In Bertrand, the set of constraints is written as a single expression. Individual constraints are typically separated by the semicolon operator (which really is an operator, not a statement terminator as in C or a statement separator as in Pascal). So a typical set of constraints will look like:

*constraint1* ; *constraint2* ; *constraint3* ; *result*

For example,

`F = (1.8 * C) + 32 ; F = C ; C`

which contains two constraints and whose result is the value of C. Again, there is nothing special about the semicolon operator, the above program is completely equivalent to

`F = (1.8 * C) + 32 & F = C ; C`

Here the two constraints are separated by the AND operator instead of the semicolon.

The purpose of rules in Bertrand is to solve a set of constraints. So in general, when you write rules, the rules should simplify the constraints. The main way to do this is to convert the constraint expression into a **normal form**. For example, the simultaneous equation solver puts equations into a normal form called an **ordered linear expression**. Look at the rules in beep to see how Bertrand does this.

A simpler example are the rules for Boolean algebra (which are found in bops). The rules convert Boolean expressions into normal form by converting expressions containing the OR operator "|" into equivalent expressions containing only the AND "&" and NOT "~" operators.

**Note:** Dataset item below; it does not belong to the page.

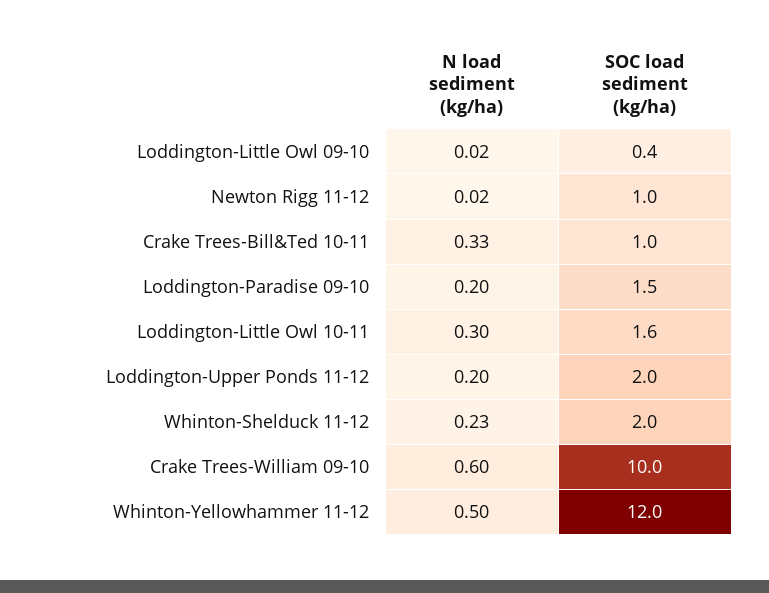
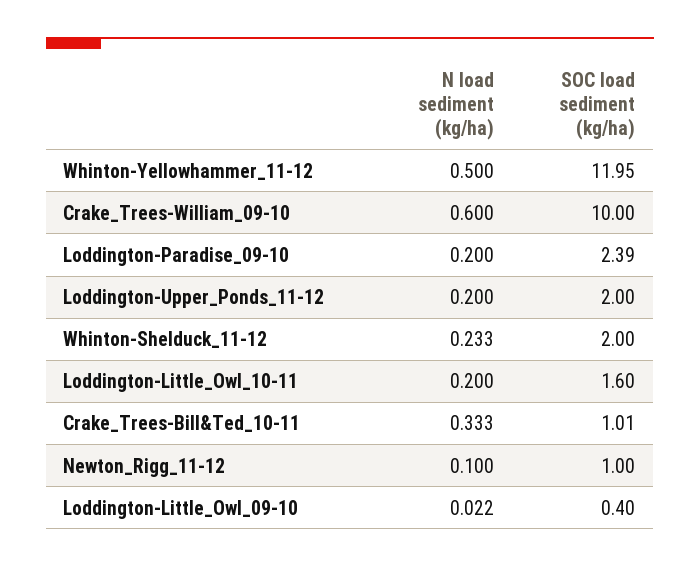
N load sediment (kg/ha), Newton Rigg 11-12: 0.02 -> 0.1
SOC load sediment (kg/ha), Loddington-Paradise 09-10: 1.5 -> 2.39
N load sediment (kg/ha), Loddington-Little Owl 10-11: 0.3 -> 0.2

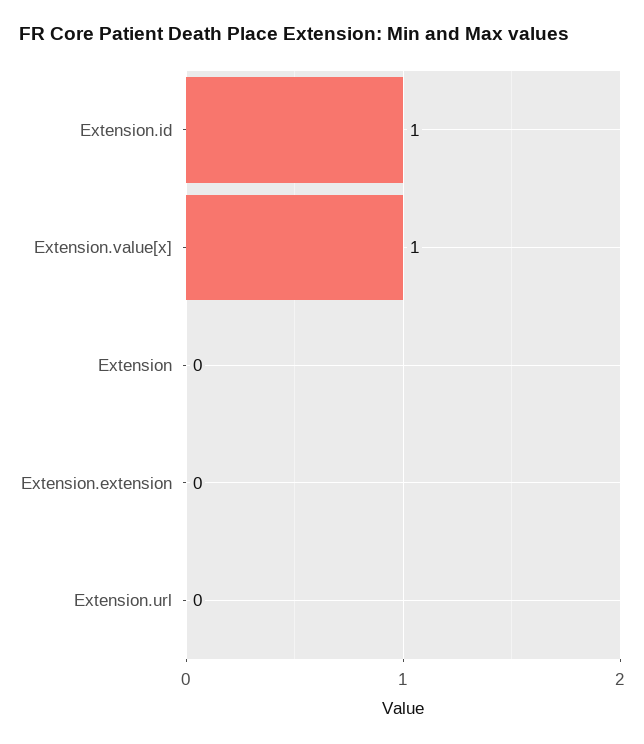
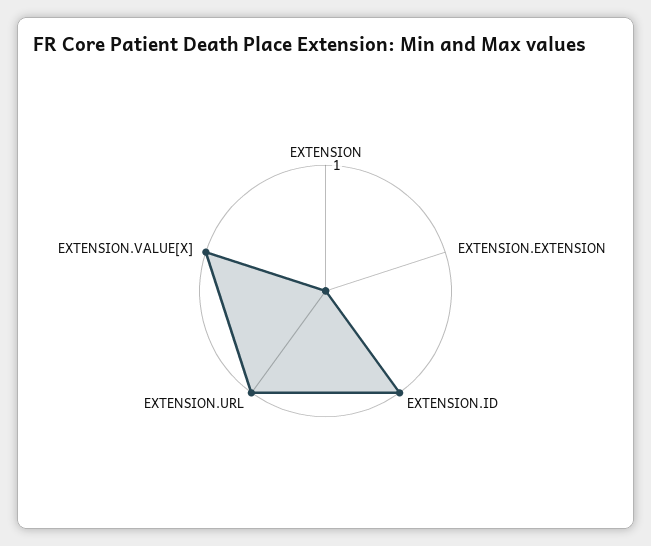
Extension.url: 0 -> 1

Another thing to remember is to avoid writing rules that never terminate. For example, you might be tempted to write a rule that expresses that addition is commutative:

`a + b { b + a }`

But such a rule will continue matching forever. Instead, the equation solver in beep uses a trick that orders variable names lexicographically. Thus the expression z + p will be rewritten by beep to put the variable names in alphabetical order p + z (but p + z will never be rewritten into z + p). This allows the equation solver to put expressions into normal form using the associative property of addition, without getting into infinite loops.